2. Bush's Office of Legal Counsel approved techniques only in strangely specific detail, like face slapping with a certain placement of fingers. Did anyone ever turn someone in for slapping a detainee in the wrong way? It's all useless and barbaric.

3. Just because you change the definition for yourself, it doesn't meant the definition's been changed.

4. In what realm does slamming someone against a wall 20 or 30 times not constitute an intent to cause extreme pain? Just because you say you're only doing it to shock and alarm someone doesn't make it so. The same could be said about slamming some guy's nuts in a book.

5. In what realm does putting someone in, more or less, a closed coffin for 18 hours a day not constitute an intent to cause severe mental pain? And who's keeping the time so that the detainee is only in there for 8 hours at a stretch?

6. From page 40 of one May 10, 2005 memo: "[W]e conclude that the authorized use of sleep deprivation by adequately trained interrogators...could not reasonably be considered specifically intended to cause severe mental pain or suffering."

7. From page 112 of Volume 1 of Alexander Solzhenitsyn's The Gulag Archipelago: "Sleeplessness was a great form of torture: it left no visible marks and could not provide grounds for complaint even if an inspection-something unheard of anyway-were to strike on the morrow."

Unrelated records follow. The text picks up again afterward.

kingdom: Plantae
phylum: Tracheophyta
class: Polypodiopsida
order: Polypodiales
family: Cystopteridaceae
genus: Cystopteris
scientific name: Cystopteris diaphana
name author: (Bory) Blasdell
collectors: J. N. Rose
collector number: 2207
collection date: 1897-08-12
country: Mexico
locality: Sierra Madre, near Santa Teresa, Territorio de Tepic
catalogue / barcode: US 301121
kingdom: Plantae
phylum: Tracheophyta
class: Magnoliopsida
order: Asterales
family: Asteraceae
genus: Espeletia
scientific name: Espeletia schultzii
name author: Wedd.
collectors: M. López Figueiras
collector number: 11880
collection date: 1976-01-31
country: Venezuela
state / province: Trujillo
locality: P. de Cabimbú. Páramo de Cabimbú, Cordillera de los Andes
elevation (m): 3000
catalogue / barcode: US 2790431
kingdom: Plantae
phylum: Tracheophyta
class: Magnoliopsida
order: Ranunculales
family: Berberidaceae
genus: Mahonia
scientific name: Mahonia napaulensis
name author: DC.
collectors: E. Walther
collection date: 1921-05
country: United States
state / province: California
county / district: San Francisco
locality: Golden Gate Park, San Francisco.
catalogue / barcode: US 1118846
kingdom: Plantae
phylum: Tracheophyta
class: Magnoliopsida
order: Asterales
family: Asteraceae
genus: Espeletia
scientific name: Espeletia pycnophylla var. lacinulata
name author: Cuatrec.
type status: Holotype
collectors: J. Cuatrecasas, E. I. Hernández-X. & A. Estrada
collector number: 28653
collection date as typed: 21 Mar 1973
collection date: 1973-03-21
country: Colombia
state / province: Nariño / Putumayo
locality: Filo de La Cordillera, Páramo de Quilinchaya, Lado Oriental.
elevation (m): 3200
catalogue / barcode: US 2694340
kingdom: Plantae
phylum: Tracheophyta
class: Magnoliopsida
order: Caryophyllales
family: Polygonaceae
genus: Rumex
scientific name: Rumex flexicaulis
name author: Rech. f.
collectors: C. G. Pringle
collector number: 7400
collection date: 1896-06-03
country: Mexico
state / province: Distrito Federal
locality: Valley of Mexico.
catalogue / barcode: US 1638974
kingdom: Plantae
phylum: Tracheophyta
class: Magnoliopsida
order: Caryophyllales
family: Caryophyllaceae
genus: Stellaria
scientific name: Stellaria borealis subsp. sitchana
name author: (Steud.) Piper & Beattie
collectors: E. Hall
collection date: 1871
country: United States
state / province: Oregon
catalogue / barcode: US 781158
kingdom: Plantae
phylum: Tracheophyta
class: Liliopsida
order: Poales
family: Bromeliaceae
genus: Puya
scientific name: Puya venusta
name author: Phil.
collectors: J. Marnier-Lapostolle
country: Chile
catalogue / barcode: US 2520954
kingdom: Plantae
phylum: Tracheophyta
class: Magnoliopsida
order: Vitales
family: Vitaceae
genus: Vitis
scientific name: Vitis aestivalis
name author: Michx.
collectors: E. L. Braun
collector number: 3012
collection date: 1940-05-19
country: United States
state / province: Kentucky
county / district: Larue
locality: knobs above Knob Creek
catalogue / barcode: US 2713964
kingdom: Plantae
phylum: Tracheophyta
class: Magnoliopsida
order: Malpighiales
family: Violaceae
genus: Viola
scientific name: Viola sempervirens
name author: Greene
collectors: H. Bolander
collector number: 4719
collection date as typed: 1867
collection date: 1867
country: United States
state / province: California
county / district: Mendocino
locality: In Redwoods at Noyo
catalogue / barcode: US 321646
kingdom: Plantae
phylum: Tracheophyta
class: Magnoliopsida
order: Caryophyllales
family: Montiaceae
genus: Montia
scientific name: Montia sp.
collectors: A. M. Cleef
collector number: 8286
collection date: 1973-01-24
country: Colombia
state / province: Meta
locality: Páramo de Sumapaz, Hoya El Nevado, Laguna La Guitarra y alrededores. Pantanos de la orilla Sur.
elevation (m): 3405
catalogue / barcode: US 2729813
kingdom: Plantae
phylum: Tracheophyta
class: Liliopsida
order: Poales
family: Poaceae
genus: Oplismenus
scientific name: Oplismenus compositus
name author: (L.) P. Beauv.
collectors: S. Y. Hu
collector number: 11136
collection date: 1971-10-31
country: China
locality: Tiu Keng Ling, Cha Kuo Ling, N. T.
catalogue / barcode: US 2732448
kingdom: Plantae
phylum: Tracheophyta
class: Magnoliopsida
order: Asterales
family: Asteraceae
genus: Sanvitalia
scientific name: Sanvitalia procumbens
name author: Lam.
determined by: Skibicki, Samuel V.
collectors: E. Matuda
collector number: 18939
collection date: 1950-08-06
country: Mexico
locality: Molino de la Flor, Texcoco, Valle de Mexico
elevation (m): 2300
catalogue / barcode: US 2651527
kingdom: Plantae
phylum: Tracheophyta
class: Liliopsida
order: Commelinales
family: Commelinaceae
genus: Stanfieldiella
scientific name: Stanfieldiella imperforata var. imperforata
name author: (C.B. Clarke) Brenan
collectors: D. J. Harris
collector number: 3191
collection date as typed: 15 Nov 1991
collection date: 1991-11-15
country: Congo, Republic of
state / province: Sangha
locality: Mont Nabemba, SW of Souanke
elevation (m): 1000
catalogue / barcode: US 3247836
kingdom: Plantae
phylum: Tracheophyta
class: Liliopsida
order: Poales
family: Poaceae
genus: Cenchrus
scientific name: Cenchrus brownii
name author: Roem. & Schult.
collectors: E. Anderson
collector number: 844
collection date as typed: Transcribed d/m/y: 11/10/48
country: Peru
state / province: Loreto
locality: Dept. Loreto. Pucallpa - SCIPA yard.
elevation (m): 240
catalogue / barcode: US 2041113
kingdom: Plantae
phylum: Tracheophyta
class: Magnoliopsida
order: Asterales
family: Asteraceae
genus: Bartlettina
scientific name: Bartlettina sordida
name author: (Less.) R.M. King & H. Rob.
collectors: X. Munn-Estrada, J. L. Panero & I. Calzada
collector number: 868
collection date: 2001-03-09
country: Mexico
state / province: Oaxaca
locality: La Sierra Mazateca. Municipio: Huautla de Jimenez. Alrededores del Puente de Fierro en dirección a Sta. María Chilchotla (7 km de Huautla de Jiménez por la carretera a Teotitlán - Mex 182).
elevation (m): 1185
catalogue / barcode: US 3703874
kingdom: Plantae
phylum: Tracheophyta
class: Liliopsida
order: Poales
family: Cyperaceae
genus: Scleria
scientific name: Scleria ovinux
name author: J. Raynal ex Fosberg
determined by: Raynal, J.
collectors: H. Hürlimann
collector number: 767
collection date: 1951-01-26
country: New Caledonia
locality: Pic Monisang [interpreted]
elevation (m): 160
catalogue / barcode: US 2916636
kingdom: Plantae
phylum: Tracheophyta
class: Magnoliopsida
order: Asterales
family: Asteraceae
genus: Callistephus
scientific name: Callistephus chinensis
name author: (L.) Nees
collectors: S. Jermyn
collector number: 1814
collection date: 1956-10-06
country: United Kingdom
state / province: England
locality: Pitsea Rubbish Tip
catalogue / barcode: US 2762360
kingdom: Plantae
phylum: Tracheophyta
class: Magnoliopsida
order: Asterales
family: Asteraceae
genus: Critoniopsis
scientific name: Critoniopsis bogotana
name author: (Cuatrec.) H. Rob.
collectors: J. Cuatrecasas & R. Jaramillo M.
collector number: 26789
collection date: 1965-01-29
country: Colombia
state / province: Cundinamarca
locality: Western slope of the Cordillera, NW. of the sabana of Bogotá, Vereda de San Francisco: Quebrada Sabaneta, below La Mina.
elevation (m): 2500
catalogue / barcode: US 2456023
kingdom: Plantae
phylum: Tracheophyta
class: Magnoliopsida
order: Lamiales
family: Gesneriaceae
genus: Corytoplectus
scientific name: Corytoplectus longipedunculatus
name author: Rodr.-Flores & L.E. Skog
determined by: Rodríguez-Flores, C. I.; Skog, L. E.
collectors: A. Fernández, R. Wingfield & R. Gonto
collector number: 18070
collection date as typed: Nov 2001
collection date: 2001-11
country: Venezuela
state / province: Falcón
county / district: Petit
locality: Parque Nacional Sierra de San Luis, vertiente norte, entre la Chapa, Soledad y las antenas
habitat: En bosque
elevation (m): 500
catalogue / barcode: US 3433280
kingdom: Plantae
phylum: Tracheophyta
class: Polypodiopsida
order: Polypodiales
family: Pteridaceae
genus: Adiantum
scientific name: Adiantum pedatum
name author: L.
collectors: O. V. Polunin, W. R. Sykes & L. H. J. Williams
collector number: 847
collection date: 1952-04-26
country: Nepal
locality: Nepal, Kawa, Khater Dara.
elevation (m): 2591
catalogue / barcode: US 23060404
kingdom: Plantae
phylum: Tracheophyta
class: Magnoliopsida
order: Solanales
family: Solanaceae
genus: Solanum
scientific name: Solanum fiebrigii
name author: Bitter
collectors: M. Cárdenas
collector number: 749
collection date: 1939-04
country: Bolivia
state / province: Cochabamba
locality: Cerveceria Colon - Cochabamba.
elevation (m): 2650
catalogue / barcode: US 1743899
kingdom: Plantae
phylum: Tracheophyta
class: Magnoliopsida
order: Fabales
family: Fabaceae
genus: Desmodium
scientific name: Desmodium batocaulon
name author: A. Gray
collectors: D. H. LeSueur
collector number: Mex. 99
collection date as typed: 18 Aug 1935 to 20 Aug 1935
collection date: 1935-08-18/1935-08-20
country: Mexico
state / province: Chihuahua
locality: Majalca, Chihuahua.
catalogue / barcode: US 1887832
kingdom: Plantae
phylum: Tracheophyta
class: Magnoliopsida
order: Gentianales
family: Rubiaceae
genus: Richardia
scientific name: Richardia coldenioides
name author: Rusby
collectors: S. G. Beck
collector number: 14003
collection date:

8. The repetitious nature of the memos, reiterating the same things are a-okay, means that people in the CIA and elsewhere were shitting themselves over possible prosecution and wanted to be reassured that their asses were covered if they, for instance, "accidentally" caused severe mental or physical pain while doing a "combination" of techniques (the subject of the 20-page May 10, 2005 memo). Of course Barack Obama had to tell the CIA that their agents would not be prosecuted. He'd've faced a revolt, even though the people doing this knew it was wrong. Otherwise, they wouldn't have kept looking for that ass cover. Now, can we use those vicious bastards to turn on Jay Bybee, John Yoo, and the other Bush administration pukes and not let the Spanish do the goddamned job we should be doing ourselves?

9. No, fuckers on the right, this ain't as bad Saddam Hussein or Torquemada, but it's just a few degrees from what Reagan used to condemn the Soviet Union for (while, you know, supporting far worse in Central America). But what else it ain't is us, America. Or at least an ideal of what we're supposed to represent. Page 36 of the May 30, 2005 memo lists all the horrible things done to prisoners in other countries, like Pakistan and Egypt as a way of mitigating the CIA's techniques. Yeah, slitting the throat of your victim after you've raped them is worse than stopping after the rape. But, you know, you still did the rape.

10. Everything happens in steps and degrees in this life. You tell someone it's okay to strip someone naked, slap them around, deprive them of sleep, throw cold water on them, and waterboard them, at what point do you get to how much electricity can be applied without "severe" pain?

11. Steven Bradbury's sign-off of "Please let us know if we may be of further assistance" ought to be tattooed on his ass in prison.

12. Chant this: Someone needs to pay, someone needs to pay, someone needs to pay.